Des profits "insolents"
Depuis les frappes du 28 février, le baril de Brent a bondi de près de 46 %, dépassant les 110 $ et frôlant parfois les 120 $. Cette montée spectaculaire des prix a créé un véritable jackpot pour certaines entreprises.

Le jackpot américain
Alors que le détroit d'Ormuz est bloqué, paralysant 20% du pétrole mondial, les majors américaines comme ExxonMobil et Chevron tournent à plein régime. Non dépendantes du Golfe Persique, elles vendent leur pétrole domestique au prix fort du marché mondial. Les analystes prévoient un surplus de profit de 47 milliards de dollars pour ces deux seuls géants si la situation perdure. Leurs actions ont grimpé de 5 à 7 % en seulement deux semaines.

Le GNL: le second jackpot
Le Gaz Naturel Liquéfié (GNL) représente le second jackpot.

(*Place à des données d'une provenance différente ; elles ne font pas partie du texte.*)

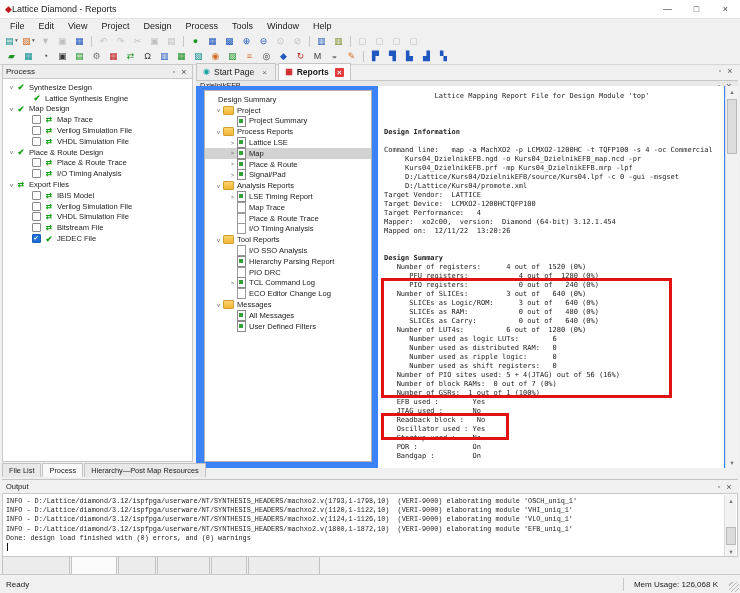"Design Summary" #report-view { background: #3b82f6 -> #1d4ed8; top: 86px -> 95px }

Suite aux frappes en Iran sur les installations du Qatar, deuxième producteur mondial, des entreprises américaines comme Cheniere et Venture Global récupèrent toutes les parts de marché en Europe et en Asie à des prix records. C'est un mouvement stratégique qui redessine la carte énergétique mondiale.
Qui paie la note ?
C'est le paradoxe: les États-Unis mènent la guerre, leurs entreprises s'enrichissent, mais le consommateur américain (et français) paie la note à la pompe, avec une augmentation moyenne de 24 % aux USA. Cette situation soulève des questions sur l'équité et la répartition des coûts en période de crise mondiale.